Saturday 2 September 2023

Short Reviews from A Brief, Unplanned, Foray into Translated Works

 Pereira Maintains – Antonio Tabucchi (tr: Patrick Creagh)

The last summer of peace before the Second World War. Pereira is a journalist - head of the culture section for The Lisboa, a small unimportant newspaper, with a small scrappy office of his own where it constantly smells of frying food and he suspects the housekeeper of being a police informer. Widowed and having fallen into an unhealthy lifestyle, regretting never having had a son of his own and the younger, fitter self of his youth, he decides to go to a health spa for a week and takes on an assistant – a young man who writes obituaries for him that are too infused with politics to publish.

Despite rejecting all his work Pereira goes on paying and befriending him anyway, buying him dinner and keeping in touch with his girlfriend when he’s out of town. Not quite sure why, still figuring out what his own state of mind is, and the state of Europe too. ‘Pereira maintains’ is a recurrent line in the book, and often it means Pereira maintains that he doesn’t know why he did such and such a thing, but like Pereira himself it gradually evolves from something very passive to an action in itself. That of bearing witness.

This is a book that gains something from historical knowledge – for example Pereira’s doctor is leaving for France, but the reader will know (as of course Tabucchi knew in the 90s when he wrote it) that France wasn’t, at that point in time, going to prove a safe refuge.  

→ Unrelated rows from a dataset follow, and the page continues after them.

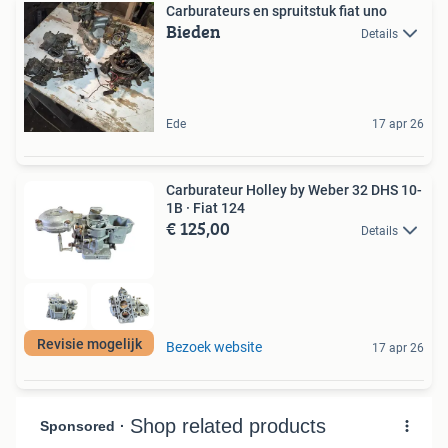
Carburateurs en spruitstuk fiat uno
Bieden
Details
Ede
17 apr 26
Carburateur Holley by Weber 32 DHS 10-
1B · Fiat 124
€ 125,00
Details
Revisie mogelijk
Bezoek website
17 apr 26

It also has sprinklings of details about Italian and Portuguese literature which I rather enjoyed and may well lead down a rabbit hole of other books. It has certainly made me want to read more Tabucchi, who himself was Italian, and a translator of Fernando Pessoa as well as an author in his own right.

 

Rock Crystal – Adalbert Stifter (tr: Elizabeth Mayer and Marianne Moore).

This is a brief Christmas tale that would probably be unpleasantly sentimental if it weren’t for the glorious descriptions of the mountain itself. There’s a real sense of place – a place not untouched by the outside world (artists and mountain climbers are frequent enough visitors, and the local shoemaker’s excellent mountain climbing shoes are a local export) but with it’s own identity and a local unity that can make someone even from the next town a foreigner.

Interesting sidelight – Christmas presents in Germany were supposedly brought by the Christ-child, not St Nicholas.

 

Glimpses of Bengal – Rabindranath Tagore (tr: Krishna Dutta and Andrew Robinson). 

This really was just a glimpse of glimpses, both of Bangladesh and Tagore himself as a young man, in letters written mostly to his niece. The letters themselves are not complete – there’s a focus on philosophy and the natural world, a smattering of agreeable humour, but little personal detail, and no sense of a day to day progression or who they were written to. I’d like to read the longer book and fill in the gaps.